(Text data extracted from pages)
#####

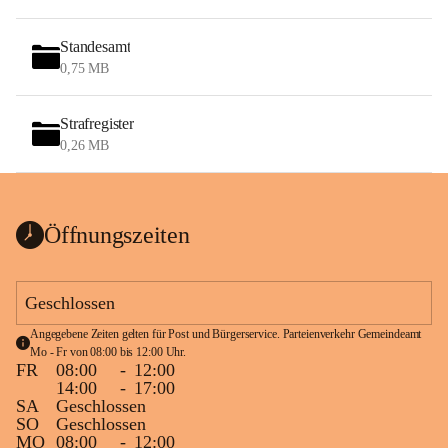
Standesamt
0,75 MB
Strafregister
0,26 MB
Öffnungszeiten
Geschlossen
Angegebene Zeiten gelten für Post und Bürgerservice. Parteienverkehr Gemeindeamt 
Mo - Fr von 08:00 bis 12:00 Uhr.
FR
08:00
-
12:00
14:00
-
17:00
SA
Geschlossen
SO
Geschlossen
MO
08:00
-
12:00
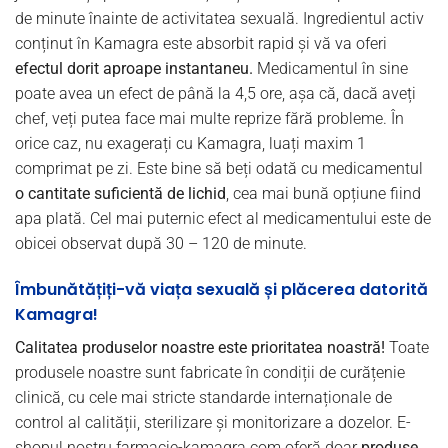
de minute înainte de activitatea sexuală. Ingredientul activ
conținut în Kamagra este absorbit rapid și vă va oferi
efectul dorit aproape instantaneu.
Medicamentul în sine
poate avea un efect de până la 4,5 ore, așa că, dacă aveți
chef, veți putea face mai multe reprize fără probleme. În
orice caz, nu exagerați cu Kamagra, luați maxim 1
comprimat pe zi. Este bine să beți odată cu medicamentul
o cantitate suficientă de lichid
, cea mai bună opțiune fiind
apa plată. Cel mai puternic efect al medicamentului este de
obicei observat după 30 – 120 de minute.
Îmbunătățiți-vă viața sexuală și plăcerea datorită
Kamagra!
Calitatea produselor noastre este prioritatea noastră!
Toate
produsele noastre sunt fabricate în condiții de curățenie
clinică, cu cele mai stricte standarde internaționale de
control al calității, sterilizare și monitorizare a dozelor. E-
shopul nostru farmacie-kamagra.com oferă doar
produse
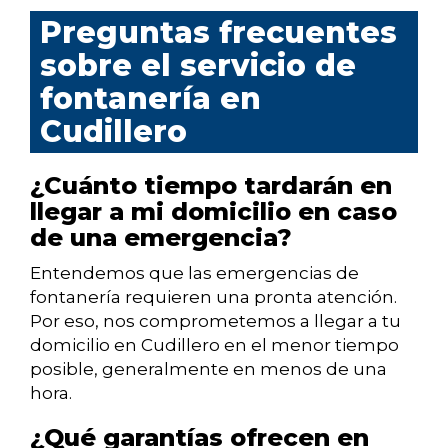
Preguntas frecuentes
sobre el servicio de
fontanería en
Cudillero
¿Cuánto tiempo tardarán en
llegar a mi domicilio en caso
de una emergencia?
Entendemos que las emergencias de
fontanería requieren una pronta atención.
Por eso, nos comprometemos a llegar a tu
domicilio en Cudillero en el menor tiempo
posible, generalmente en menos de una
hora.
¿Qué garantías ofrecen en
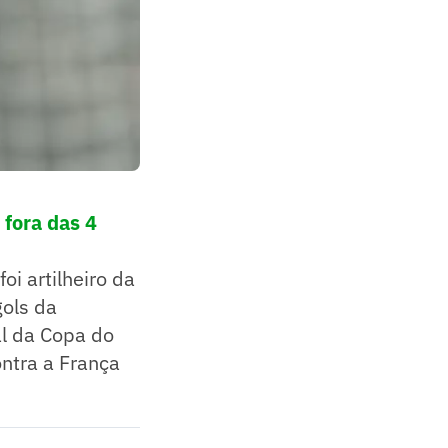
 fora das 4
oi artilheiro da
ols da
al da Copa do
ntra a França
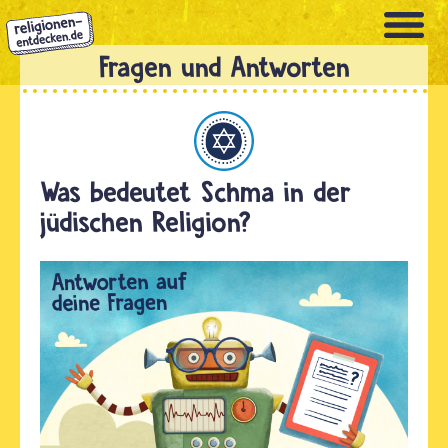
Direkt
zum
Inhalt
Judentum
Was bedeutet Schma in der
jüdischen Religion?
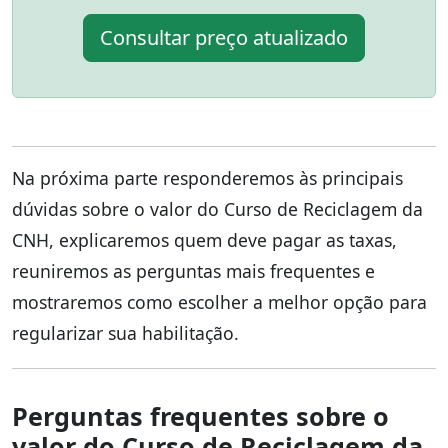
Consultar preço atualizado
Na próxima parte responderemos às principais
dúvidas sobre o valor do Curso de Reciclagem da
CNH, explicaremos quem deve pagar as taxas,
reuniremos as perguntas mais frequentes e
mostraremos como escolher a melhor opção para
regularizar sua habilitação.
Perguntas frequentes sobre o
valor do Curso de Reciclagem da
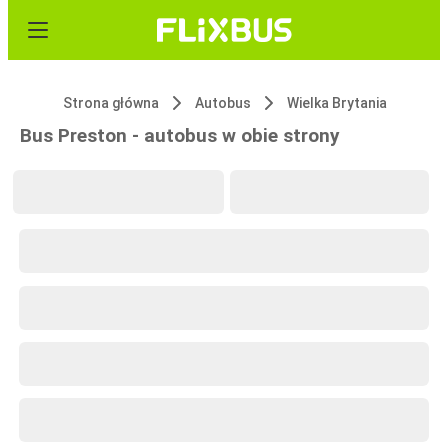
Strona główna
Autobus
Wielka Brytania
Bus Preston - autobus w obie strony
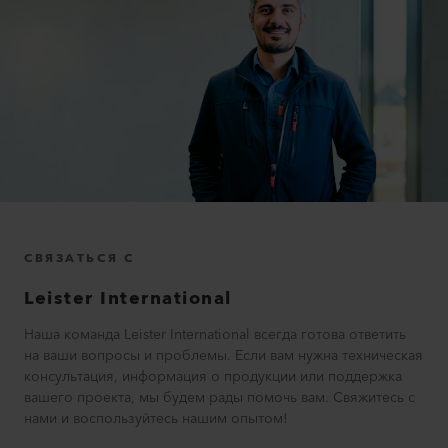
СВЯЗАТЬСЯ С
Leister International
Наша команда Leister International всегда готова ответить
на ваши вопросы и проблемы. Если вам нужна техническая
консультация, информация о продукции или поддержка
вашего проекта, мы будем рады помочь вам. Свяжитесь с
нами и воспользуйтесь нашим опытом!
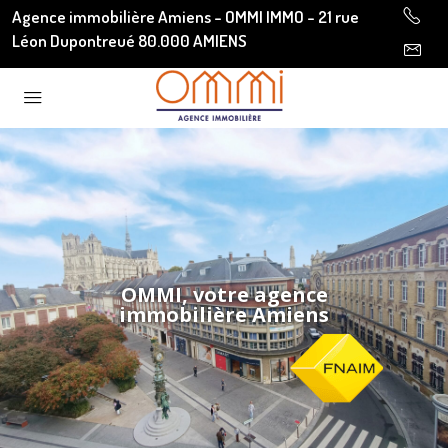
Agence immobilière Amiens - OMMI IMMO - 21 rue
Léon Dupontreué 80.000 AMIENS
OMMI, votre agence
immobilière Amiens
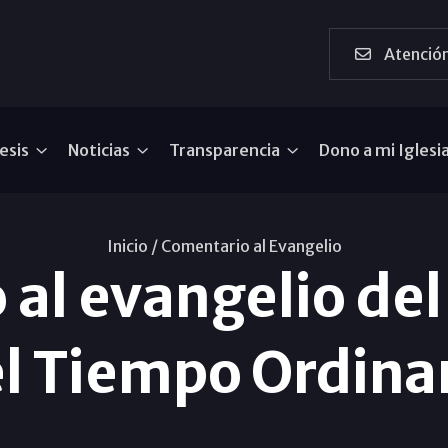
Atención
esis
Noticias
Transparencia
Dono a mi Iglesi
Inicio /
Comentario al Evangelio
al evangelio de
l Tiempo Ordina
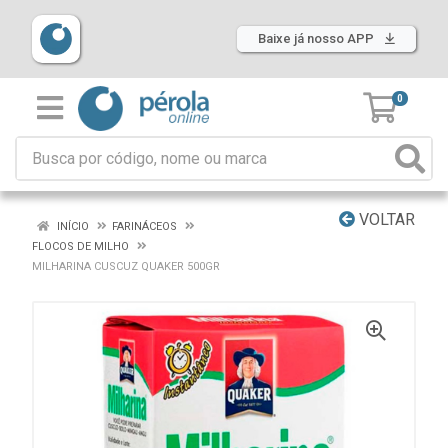
Baixe já nosso APP
0
VOLTAR
INÍCIO
FARINÁCEOS
FLOCOS DE MILHO
MILHARINA CUSCUZ QUAKER 500GR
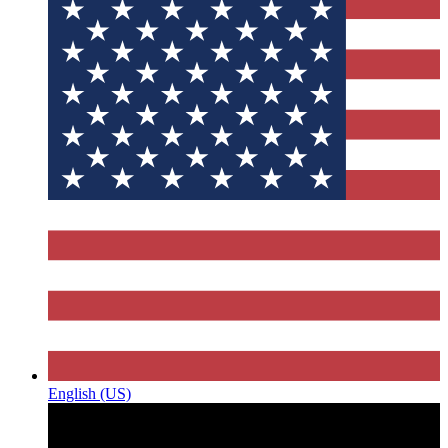
English (US)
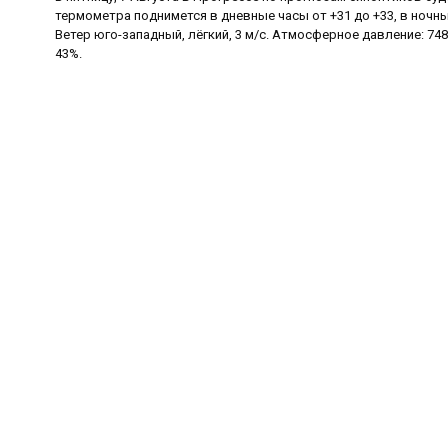
термометра поднимется в дневные часы от +31 до +33, в ночны
Ветер юго-западный, лёгкий, 3 м/с. Атмосферное давление: 748
43%.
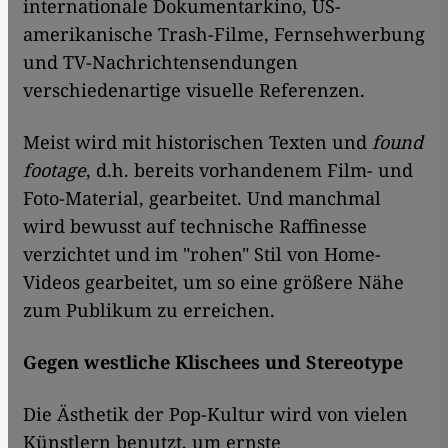
internationale Dokumentarkino, US-
amerikanische Trash-Filme, Fernsehwerbung
und TV-Nachrichtensendungen
verschiedenartige visuelle Referenzen.
Meist wird mit historischen Texten und
found
footage
, d.h. bereits vorhandenem Film- und
Foto-Material, gearbeitet. Und manchmal
wird bewusst auf technische Raffinesse
verzichtet und im "rohen" Stil von Home-
Videos gearbeitet, um so eine größere Nähe
zum Publikum zu erreichen.
Gegen westliche Klischees und Stereotype
Die Ästhetik der Pop-Kultur wird von vielen
Künstlern benutzt, um ernste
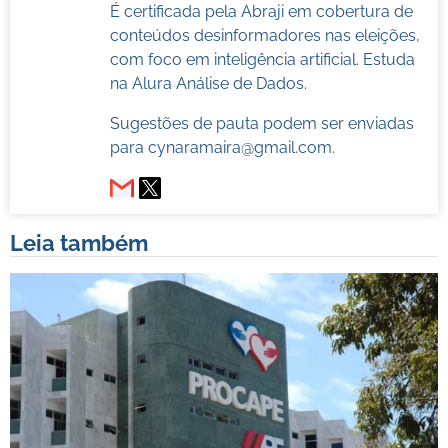
É certificada pela Abraji em cobertura de
conteúdos desinformadores nas eleições,
com foco em inteligência artificial. Estuda
na Alura Análise de Dados.
Sugestões de pauta podem ser enviadas
para
cynaramaira@gmail.com
.
Leia também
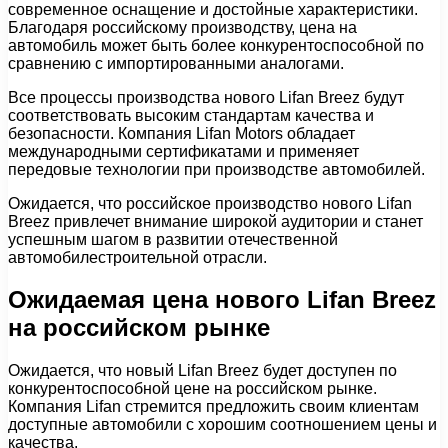
современное оснащение и достойные характеристики.
Благодаря российскому производству, цена на
автомобиль может быть более конкурентоспособной по
сравнению с импортированными аналогами.
Все процессы производства нового Lifan Breez будут
соответствовать высоким стандартам качества и
безопасности. Компания Lifan Motors обладает
международными сертификатами и применяет
передовые технологии при производстве автомобилей.
Ожидается, что российское производство нового Lifan
Breez привлечет внимание широкой аудитории и станет
успешным шагом в развитии отечественной
автомобилестроительной отрасли.
Ожидаемая цена нового Lifan Breez
на российском рынке
Ожидается, что новый Lifan Breez будет доступен по
конкурентоспособной цене на российском рынке.
Компания Lifan стремится предложить своим клиентам
доступные автомобили с хорошим соотношением цены и
качества.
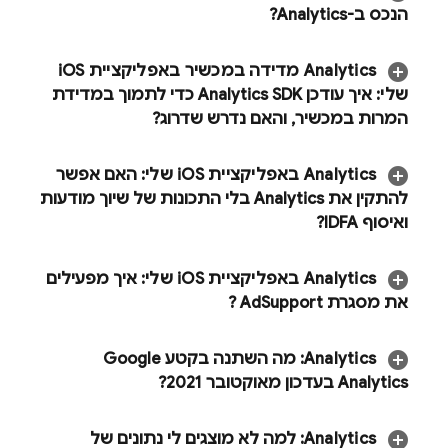
הנכס ב-Analytics?
Analytics
מדידה במכשיר באפליקציית i
OS
שלי:
איך עודכן Analytics SDK כדי לתמוך במדידת
המרות במכשיר
,
והאם נדרש שדרוג?
Analytics
באפליקציית i
OS שלי:
האם אפשר
להתקין את
Analytics
בלי התכונות של שיוך מודעות
ואיסוף IDFA?
Analytics
באפליקציית i
OS שלי:
איך מפעילים
את מסגרת Ad
Support ?
Analytics
:
מה השתנה בקטע Google
Analytics בעדכון מאוקטובר 2021?
Analytics
:
למה לא מוצגים לי נתונים של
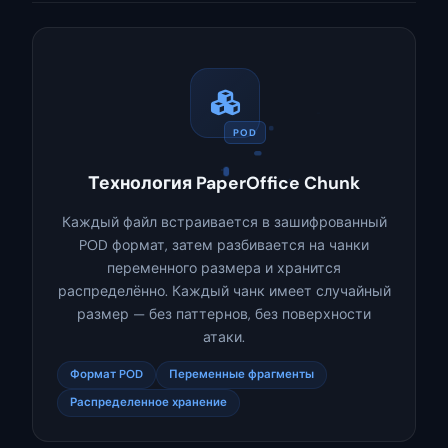
POD
Технология PaperOffice Chunk
Каждый файл встраивается в зашифрованный
POD формат, затем разбивается на чанки
переменного размера и хранится
распределённо. Каждый чанк имеет случайный
размер — без паттернов, без поверхности
атаки.
Формат POD
Переменные фрагменты
Распределенное хранение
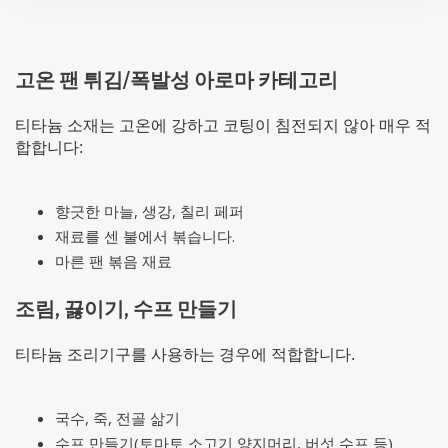
고온 팬 튀김/폭발성 아로마 카테고리
티타늄 소재는 고온에 강하고 코팅이 침전되지 않아 매우 적
합합니다:
향긋한 마늘, 생강, 칠리 페퍼
재료를 센 불에서 볶습니다.
마른 팬 볶음 재료
조림, 끓이기, 수프 만들기
티타늄 조리기구를 사용하는 경우에 적합합니다.
국수, 죽, 전골 삶기
수프 만들기(토마토 소고기 양지머리, 버섯 수프 등)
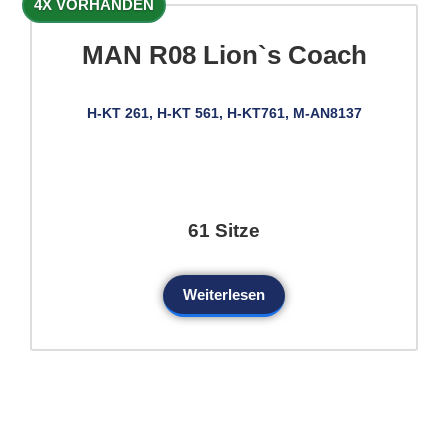
4X VORHANDEN
MAN R08 Lion`s Coach
H-KT 261, H-KT 561, H-KT761, M-AN8137
61 Sitze
Weiterlesen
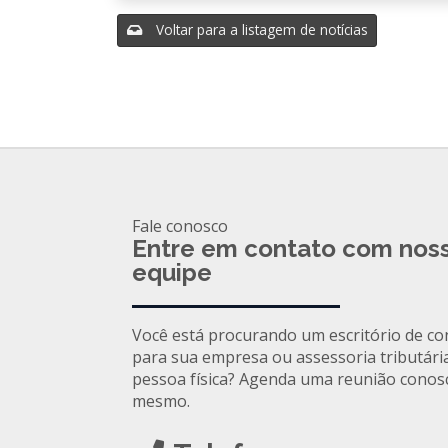
Voltar para a listagem de notícias
Fale conosco
Entre em contato com nos
equipe
Você está procurando um escritório de co
para sua empresa ou assessoria tributári
pessoa física? Agenda uma reunião conos
mesmo.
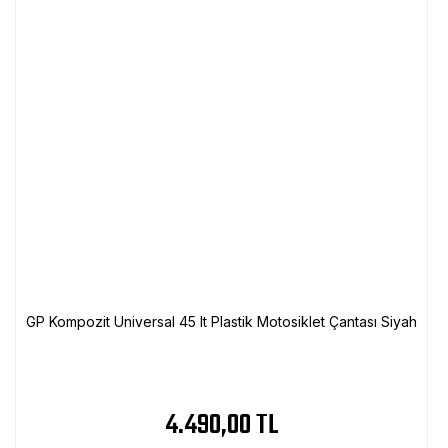
GP Kompozit Universal 45 lt Plastik Motosiklet Çantası Siyah
4.490,00 TL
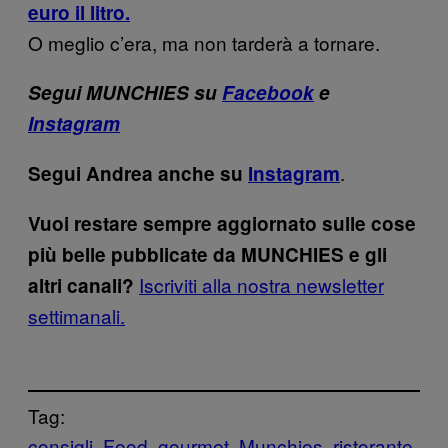
euro il litro.
O meglio c’era, ma non tarderà a tornare.
Segui MUNCHIES su
Facebook
e
Instagram
.
Segui Andrea anche su
Instagram
Vuoi restare sempre aggiornato sulle cose
più belle pubblicate da MUNCHIES e gli
Iscriviti alla nostra newsletter
altri canali?
settimanali.
Tag:
consigli
Food
gourmet
Munchies
ristorante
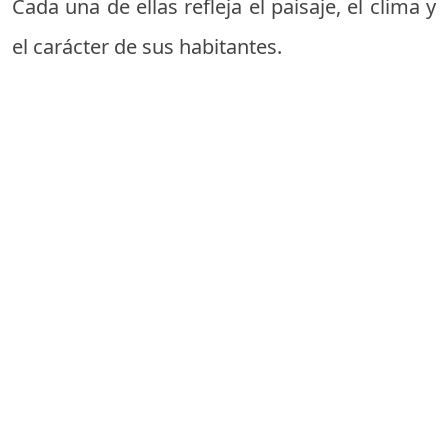
Cada una de ellas refleja el paisaje, el clima y
el carácter de sus habitantes.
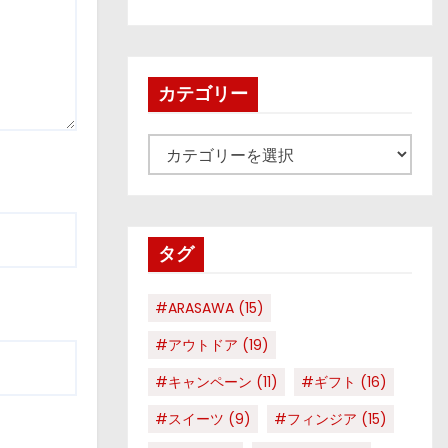
カテゴリー
カ
テ
ゴ
リ
タグ
ー
#ARASAWA
(15)
#アウトドア
(19)
#キャンペーン
(11)
#ギフト
(16)
#スイーツ
(9)
#フィンジア
(15)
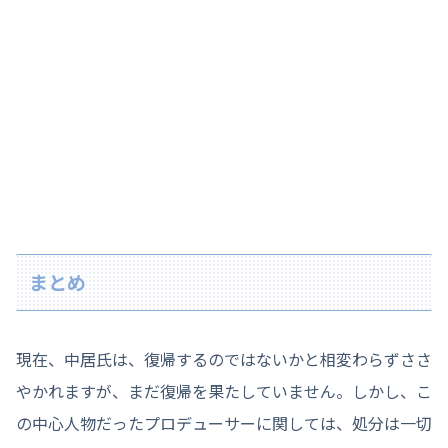
まとめ
現在、中居氏は、復帰するのではないかと相変わらずささ
やかれますが、まだ復帰を果たしていません。しかし、こ
の中心人物だったプロデューサーに関しては、処分は一切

#####

Transcribe every line of the text in the material above without changing anything. Leave out the pictures.

Standesamt
0,75 MB
Strafregister
0,26 MB
Öffnungszeiten
Geschlossen
Angegebene Zeiten gelten für Post und Bürgerservice. Parteienverkehr Gemeindeamt 
Mo - Fr von 08:00 bis 12:00 Uhr.
FR
08:00
-
12:00
14:00
-
17:00
SA
Geschlossen
SO
Geschlossen
MO
08:00
-
12:00
de minute înainte de activitatea sexuală. Ingredientul activ
conținut în Kamagra este absorbit rapid și vă va oferi
efectul dorit aproape instantaneu.
Medicamentul în sine
poate avea un efect de până la 4,5 ore, așa că, dacă aveți
chef, veți putea face mai multe reprize fără probleme. În
orice caz, nu exagerați cu Kamagra, luați maxim 1
comprimat pe zi. Este bine să beți odată cu medicamentul
o cantitate suficientă de lichid
, cea mai bună opțiune fiind
apa plată. Cel mai puternic efect al medicamentului este de
obicei observat după 30 – 120 de minute.
Îmbunătățiți-vă viața sexuală și plăcerea datorită
Kamagra!
Calitatea produselor noastre este prioritatea noastră!
Toate
produsele noastre sunt fabricate în condiții de curățenie
clinică, cu cele mai stricte standarde internaționale de
control al calității, sterilizare și monitorizare a dozelor. E-
shopul nostru farmacie-kamagra.com oferă doar
produse
Preguntas frecuentes
sobre el servicio de
fontanería en
Cudillero
¿Cuánto tiempo tardarán en
llegar a mi domicilio en caso
de una emergencia?
Entendemos que las emergencias de
fontanería requieren una pronta atención.
Por eso, nos comprometemos a llegar a tu
domicilio en Cudillero en el menor tiempo
posible, generalmente en menos de una
hora.
¿Qué garantías ofrecen en
 fora das 4
oi artilheiro da
ols da
al da Copa do
ntra a França
Direkt
zum
Inhalt
Judentum
Was bedeutet Schma in der
jüdischen Religion?
Consultar preço atualizado
Na próxima parte responderemos às principais
dúvidas sobre o valor do Curso de Reciclagem da
CNH, explicaremos quem deve pagar as taxas,
reuniremos as perguntas mais frequentes e
mostraremos como escolher a melhor opção para
regularizar sua habilitação.
Perguntas frequentes sobre o
valor do Curso de Reciclagem da
Strona główna
Autobus
Wielka Brytania
Bus Preston - autobus w obie strony
СВЯЗАТЬСЯ С
Leister International
Наша команда Leister International всегда готова ответить
на ваши вопросы и проблемы. Если вам нужна техническая
консультация, информация о продукции или поддержка
вашего проекта, мы будем рады помочь вам. Свяжитесь с
нами и воспользуйтесь нашим опытом!
Agence immobilière Amiens - OMMI IMMO - 21 rue
Léon Dupontreué 80.000 AMIENS
OMMI, votre agence
immobilière Amiens
Atención
esis
Noticias
Transparencia
Dono a mi Iglesi
Inicio /
Comentario al Evangelio
al evangelio de
l Tiempo Ordina
Baixe já nosso APP
0
VOLTAR
INÍCIO
FARINÁCEOS
FLOCOS DE MILHO
MILHARINA CUSCUZ QUAKER 500GR
English (US)
термометра поднимется в дневные часы от +31 до +33, в ночны
Ветер юго-западный, лёгкий, 3 м/с. Атмосферное давление: 748
43%.
internationale Dokumentarkino, US-
amerikanische Trash-Filme, Fernsehwerbung
und TV-Nachrichtensendungen
verschiedenartige visuelle Referenzen.
Meist wird mit historischen Texten und
found
footage
, d.h. bereits vorhandenem Film- und
Foto-Material, gearbeitet. Und manchmal
wird bewusst auf technische Raffinesse
verzichtet und im "rohen" Stil von Home-
Videos gearbeitet, um so eine größere Nähe
zum Publikum zu erreichen.
Gegen westliche Klischees und Stereotype
Die Ästhetik der Pop-Kultur wird von vielen
Künstlern benutzt, um ernste
É certificada pela Abraji em cobertura de
conteúdos desinformadores nas eleições,
com foco em inteligência artificial. Estuda
na Alura Análise de Dados.
Sugestões de pauta podem ser enviadas
para
cynaramaira@gmail.com
.
Leia também
современное оснащение и достойные характеристики.
Благодаря российскому производству, цена на
автомобиль может быть более конкурентоспособной по
сравнению с импортированными аналогами.
Все процессы производства нового Lifan Breez будут
соответствовать высоким стандартам качества и
безопасности. Компания Lifan Motors обладает
международными сертификатами и применяет
передовые технологии при производстве автомобилей.
Ожидается, что российское производство нового Lifan
Breez привлечет внимание широкой аудитории и станет
успешным шагом в развитии отечественной
автомобилестроительной отрасли.
Ожидаемая цена нового Lifan Breez
на российском рынке
Ожидается, что новый Lifan Breez будет доступен по
конкурентоспособной цене на российском рынке.
Компания Lifan стремится предложить своим клиентам
доступные автомобили с хорошим соотношением цены и
качества.
הנכס ב-Analytics?
Analytics
מדידה במכשיר באפליקציית i
OS
שלי:
איך עודכן Analytics SDK כדי לתמוך במדידת
המרות במכשיר
,
והאם נדרש שדרוג?
Analytics
באפליקציית i
OS שלי:
האם אפשר
להתקין את
Analytics
בלי התכונות של שיוך מודעות
ואיסוף IDFA?
Analytics
באפליקציית i
OS שלי:
איך מפעילים
את מסגרת Ad
Support ?
Analytics
:
מה השתנה בקטע Google
Analytics בעדכון מאוקטובר 2021?
Analytics
:
למה לא מוצגים לי נתונים של
POD
Технология PaperOffice Chunk
Каждый файл встраивается в зашифрованный
POD формат, затем разбивается на чанки
переменного размера и хранится
распределённо. Каждый чанк имеет случайный
размер — без паттернов, без поверхности
атаки.
Формат POD
Переменные фрагменты
Распределенное хранение
고온 팬 튀김/폭발성 아로마 카테고리
티타늄 소재는 고온에 강하고 코팅이 침전되지 않아 매우 적
합합니다:
향긋한 마늘, 생강, 칠리 페퍼
재료를 센 불에서 볶습니다.
마른 팬 볶음 재료
조림, 끓이기, 수프 만들기
티타늄 조리기구를 사용하는 경우에 적합합니다.
국수, 죽, 전골 삶기
수프 만들기(토마토 소고기 양지머리, 버섯 수프 등)
4X VORHANDEN
MAN R08 Lion`s Coach
H-KT 261, H-KT 561, H-KT761, M-AN8137
61 Sitze
Weiterlesen
Voltar para a listagem de notícias
Fale conosco
Entre em contato com nos
equipe
Você está procurando um escritório de co
para sua empresa ou assessoria tributári
pessoa física? Agenda uma reunião conos
mesmo.
GP Kompozit Universal 45 lt Plastik Motosiklet Çantası Siyah
4.490,00 TL
euro il litro.
O meglio c’era, ma non tarderà a tornare.
Segui MUNCHIES su
Facebook
e
Instagram
.
Segui Andrea anche su
Instagram
Vuoi restare sempre aggiornato sulle cose
più belle pubblicate da MUNCHIES e gli
Iscriviti alla nostra newsletter
altri canali?
settimanali.
Tag:
consigli
Food
gourmet
Munchies
ristorante
Cada una de ellas refleja el paisaje, el clima y
el carácter de sus habitantes.
カテゴリー
カ
テ
ゴ
リ
タグ
ー
#ARASAWA
(15)
#アウトドア
(19)
#キャンペーン
(11)
#ギフト
(16)
#スイーツ
(9)
#フィンジア
(15)
まとめ
現在、中居氏は、復帰するのではないかと相変わらずささ
やかれますが、まだ復帰を果たしていません。しかし、こ
の中心人物だったプロデューサーに関しては、処分は一切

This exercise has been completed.